- Justiça autorizou a quebra dos sigilos bancário e fiscal do bispo Edir Macedo e de mais 17 investigados na Operação Miragem, deflagrada pela Polícia Federal no dia 23, apurando fraudes relacionadas ao Banco Digimais.
- A PF aponta adulteração de informações contábeis e registros oficiais para ocultar a real situação financeira da instituição e criar aparência de solvência para atender exigências regulatórias e viabilizar operações irregulares.
- Foi autorizado o bloqueio e a apreensão de bens de Edir Macedo e de outros nove investigados, com valor total das medidas superiores a R$ 670 milhões.
- Os mandados de busca e apreensão ocorreram em São Paulo; entre os alvos estão Marcelo de Lima Brasil, João Alves de Campos, Rodrigo Ruggero, João Luiz Urbaneja, Thiago Rodrigues Urbaneja, José Roberto Giancoli Filho, Rodrigo Balassiano, o Banco Digimais S.A. e a ID Corretora de Títulos e Valores Mobiliários S.A.; Edir Macedo não foi alvo, pois reside fora do Brasil.

(Itens armazenados)

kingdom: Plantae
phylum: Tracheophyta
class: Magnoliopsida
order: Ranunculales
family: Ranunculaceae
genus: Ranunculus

= TAREFAS DO EXERCÍCIO =
• a. Atualize o texto sobre a Operação Miragem: reescreva tudo desde "- Justiça autorizou" até "R$ 670 milhões.", substituindo "Polícia Federal" por "PF".
• b. Diga se cada afirmação concorda com o texto sobre a Operação Miragem, respondendo sim ou não e citando as palavras do texto que decidem: (i) A quebra dos sigilos bancário e fiscal atingiu Edir Macedo e mais 17 investigados. (ii) Edir Macedo foi alvo dos mandados de busca e apreensão. (iii) O valor total das medidas de bloqueio e apreensão de bens ficou abaixo de R$ 500 milhões.

= RESPOSTAS POR TAREFA =
• a.
- Justiça autorizou a quebra dos sigilos bancário e fiscal do bispo Edir Macedo e de mais 17 investigados na Operação Miragem, deflagrada pela PF no dia 23, apurando fraudes relacionadas ao Banco Digimais.
- A PF aponta adulteração de informações contábeis e registros oficiais para ocultar a real situação financeira da instituição e criar aparência de solvência para atender exigências regulatórias e viabilizar operações irregulares.
- Foi autorizado o bloqueio e a apreensão de bens de Edir Macedo e de outros nove investigados, com valor total das medidas superiores a R$ 670 milhões.

• b.
(i) Sim: "do bispo Edir Macedo e de mais 17 investigados"
(ii) Não: "Edir Macedo não foi alvo, pois reside fora do Brasil"
(iii) Não: "com valor total das medidas superiores a R$ 670 milhões"